The researchers noted that interplanetary space surrounding Earth is filled up by randomly moving charged and uncharged particles. These particles originate essentially from stars like our Sun or other nearby stars and are accelerated through interplanetary space. These are real “micro-probes” that tell us about distance, composition and many important aspects of the distant cosmological objects such as neighboring stars, galaxies and massive astrophysical clouds.
“From the behavior of these particles in space, it is possible to know the extent of the physical universe,” they explained. “We provide a simpler explanation of why should particle density follow a Kolmogorov-spectrum. The interplanetary space is like water or air surrounding us. The charged particles are tied to the mass-less rope of magnetic field lines and move around in water in a random manner. Something similar to “cream in a cup of coffee” or particles of ‘baby talcum powder’ spread on the surface of stirred water that convects the particles of powder along with the water flow. We find that these particles follow a Kolmogorov-spectrum. We are trying to understand their motion statistically.”
NASA's Voyager 2 spacecraft, cruising in the outer space for nearly 30 years, has tracked down the interplanetary particle density from our Sun to a distance up to 100 times the distance between the Sun and Earth. That is 93.7 million miles multiplied by 100. “It was found that the particle density varies with distance by a Kolmogorov-spectrum. But one of the major hurdles in understanding this spectrum is interplanetary turbulence that makes the particle's trajectory random in space and time,” the scientists said.

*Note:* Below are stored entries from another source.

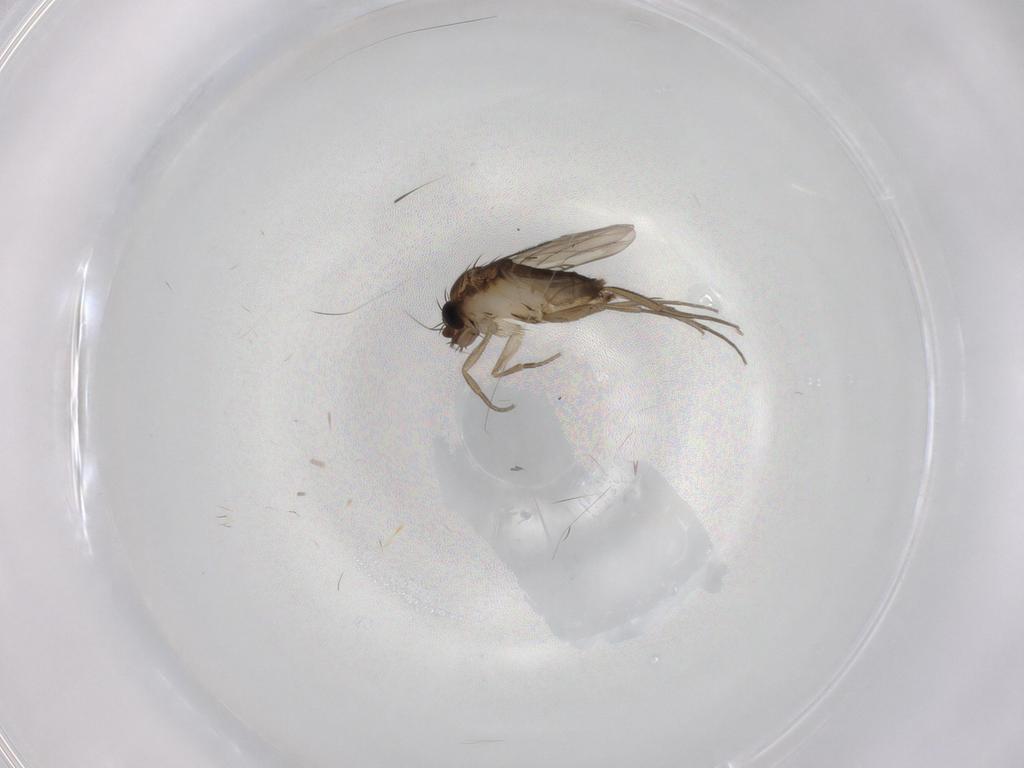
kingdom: Animalia
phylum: Arthropoda
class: Insecta
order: Diptera
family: Phoridae
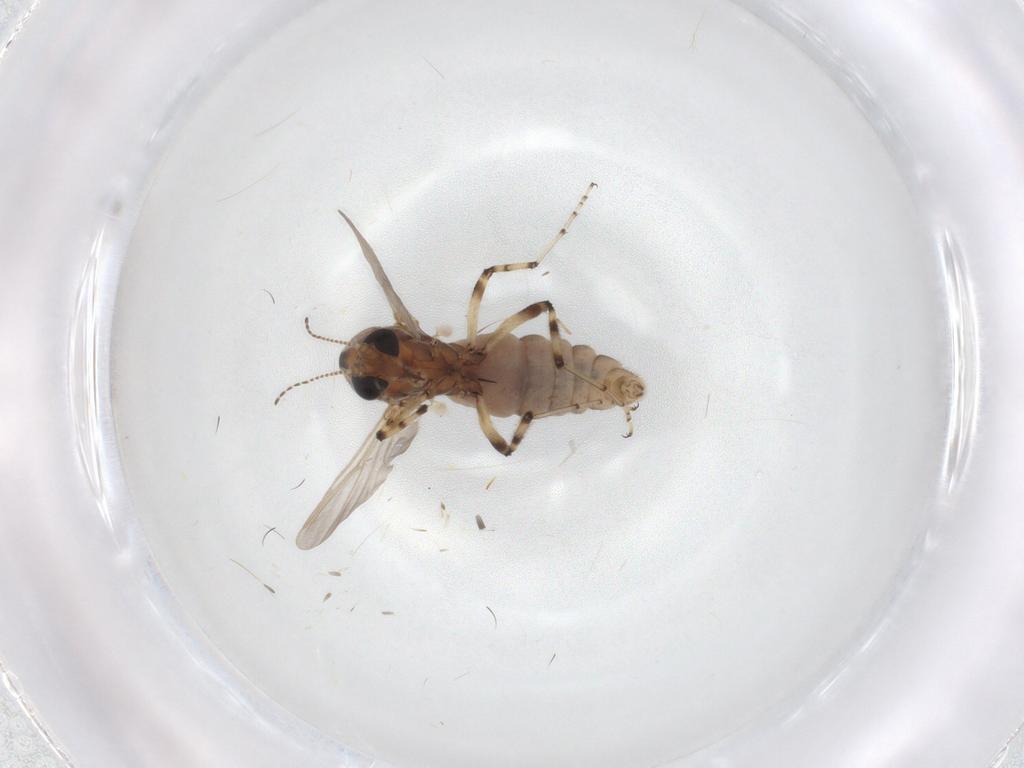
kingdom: Animalia
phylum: Arthropoda
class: Insecta
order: Diptera
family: Ceratopogonidae
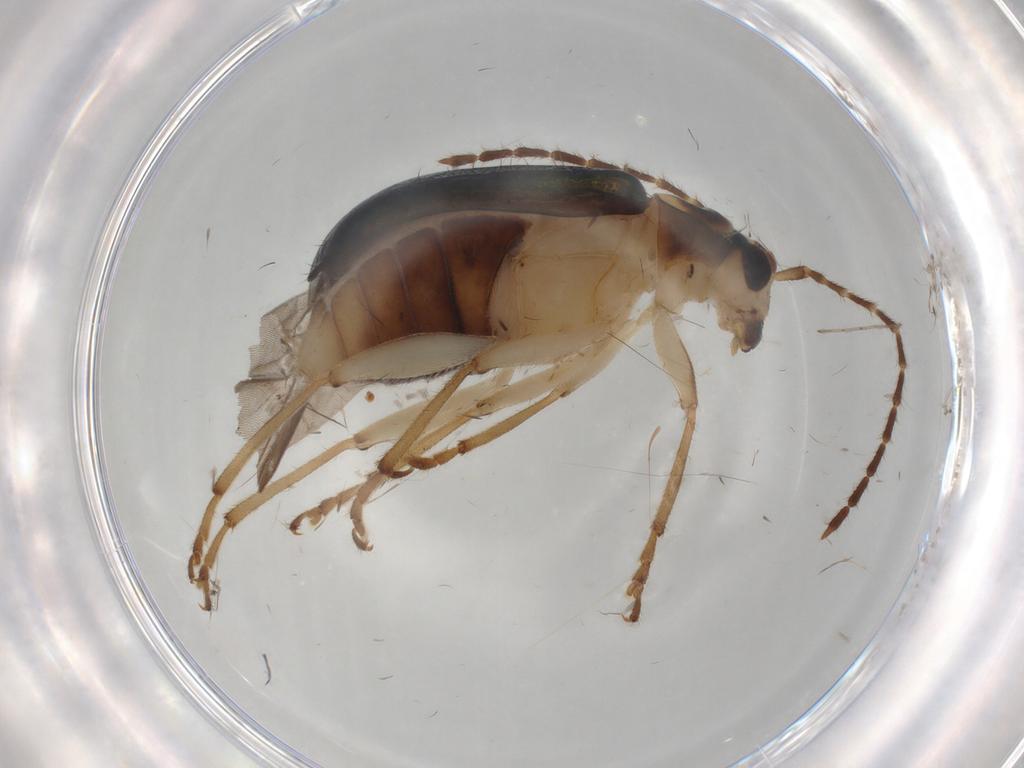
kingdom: Animalia
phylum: Arthropoda
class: Insecta
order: Coleoptera
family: Chrysomelidae
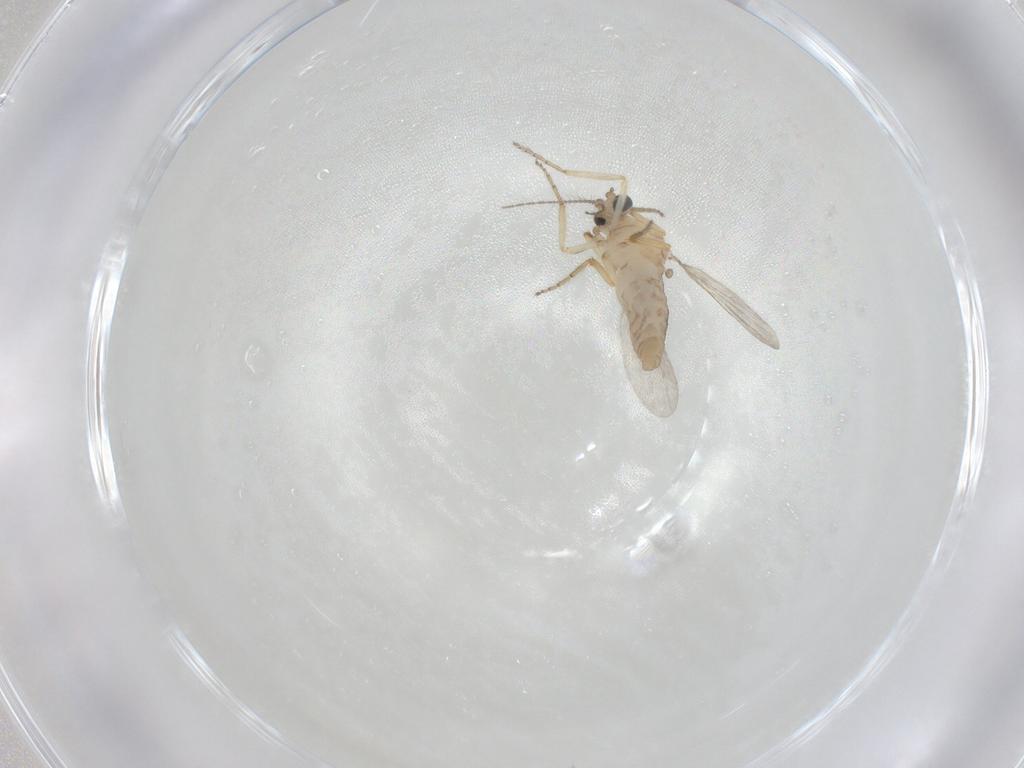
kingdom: Animalia
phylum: Arthropoda
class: Insecta
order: Diptera
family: Ceratopogonidae
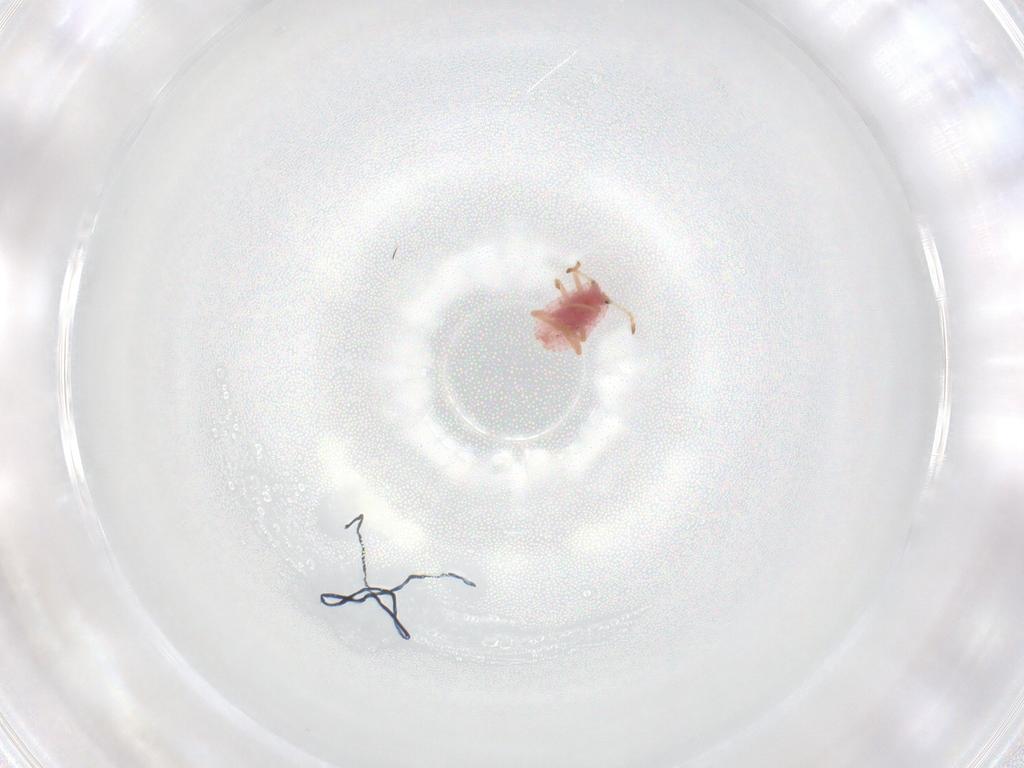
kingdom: Animalia
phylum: Arthropoda
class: Insecta
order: Hemiptera
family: Coccoidea_incertae_sedis
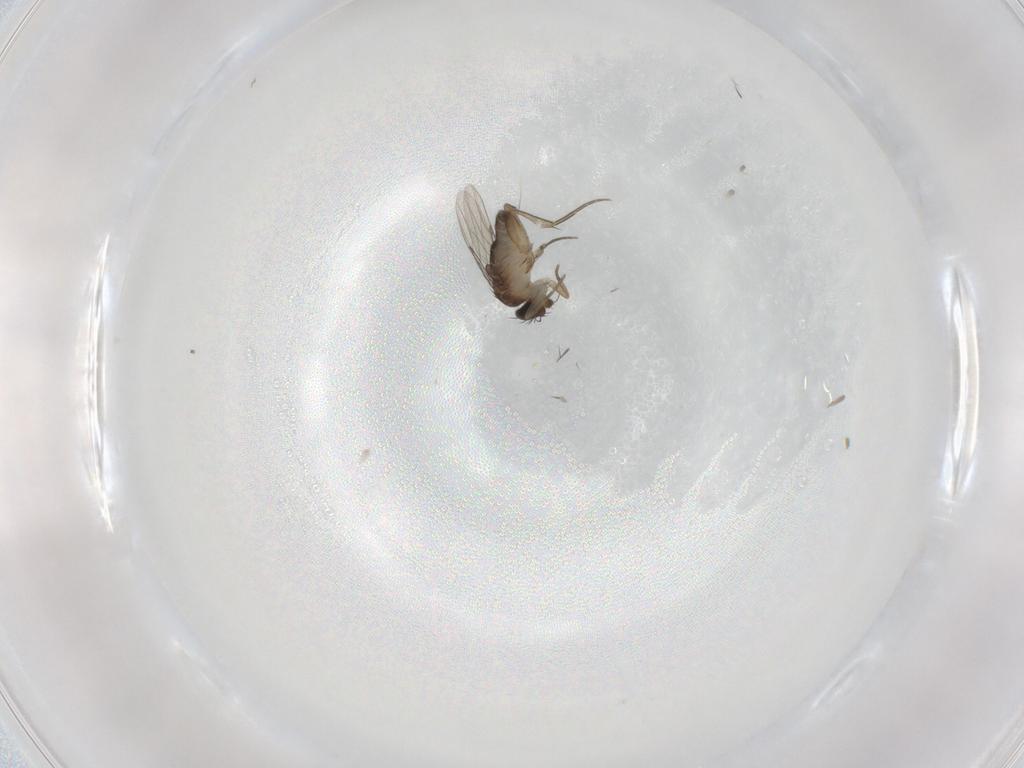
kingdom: Animalia
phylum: Arthropoda
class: Insecta
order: Diptera
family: Phoridae
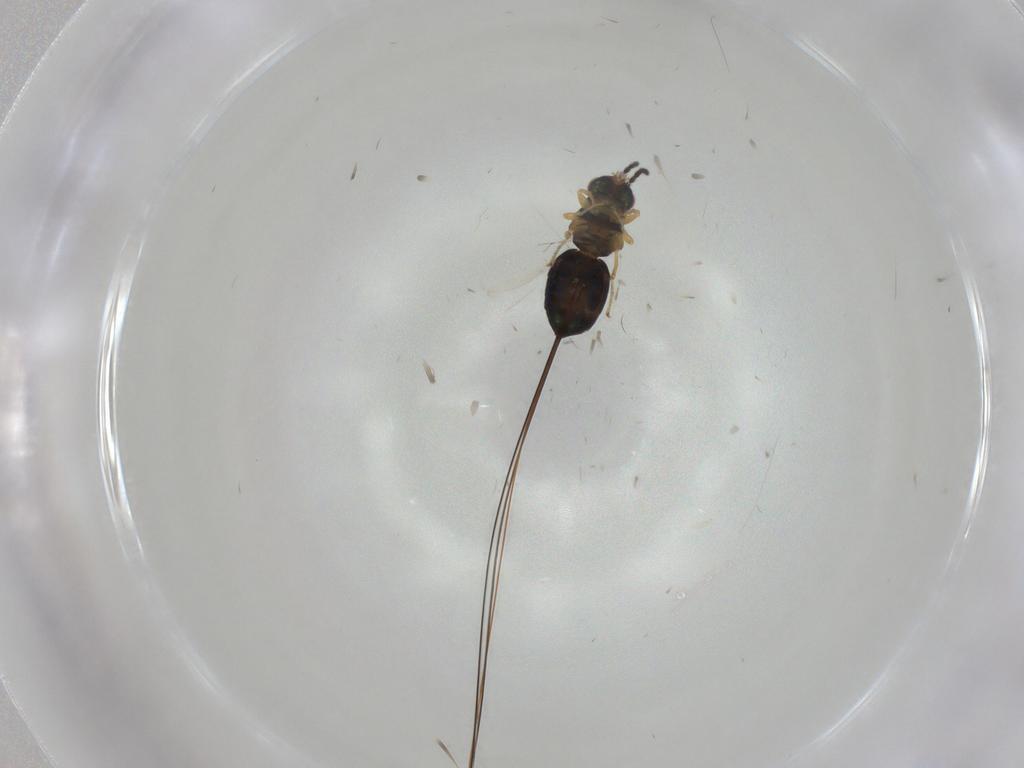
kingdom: Animalia
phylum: Arthropoda
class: Insecta
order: Hymenoptera
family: Pteromalidae
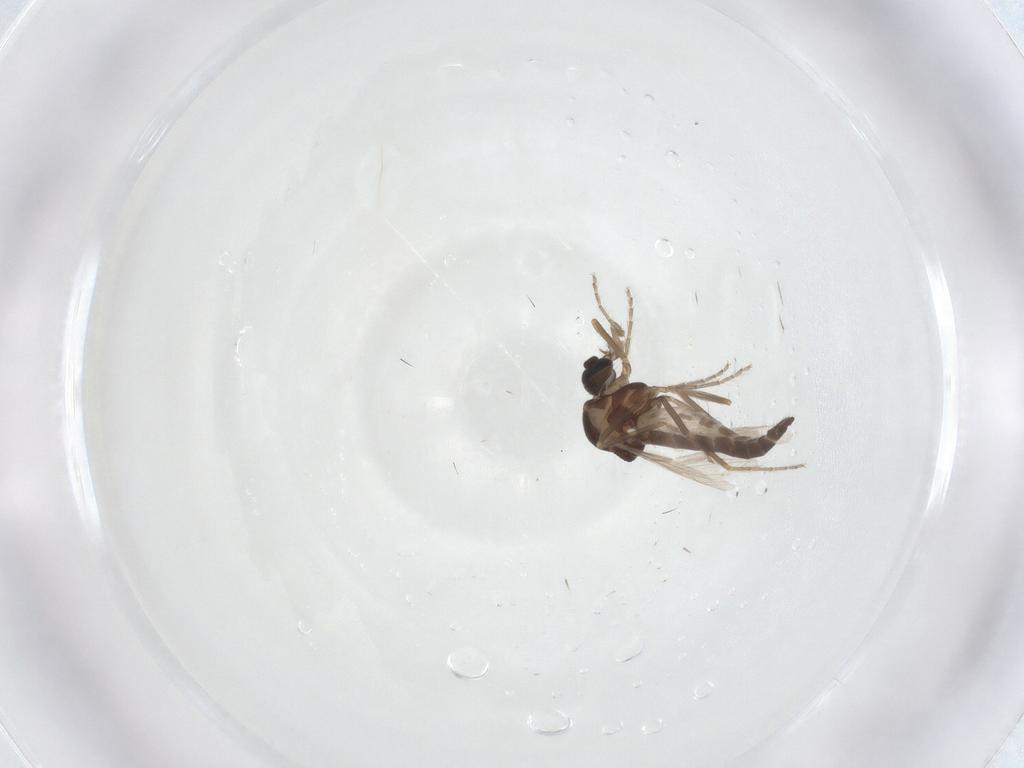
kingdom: Animalia
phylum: Arthropoda
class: Insecta
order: Diptera
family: Ceratopogonidae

The original theoretical effort behind this model was laid down in early 1990s by Dr. Zank, who had put forward "a truly amazing hypothesis" that related the density to velocity of these turbulent particles, according to Dr. Shaikh. “It took us nearly 20 years to computationally realize the truth behind Zank's model. We run our higher resolution computational model on San Diego supercomputer (256 processors) to arrive at this conclusion. Our model is also consistent with Voyager's observations.”
Drs. Zank and Shaikh said it’s important to know correct statistical behavior of the interplanetary particle density. “Some of the techniques (like angular broadening) are based on density variations to measure the distance of stellar objects from Earth. Precise measurement of density field is critical to determine exact location, age, and composition of the stellar bodies,” they said.
Their research will appear in the November issue of the Royal Astronomical Society's journal.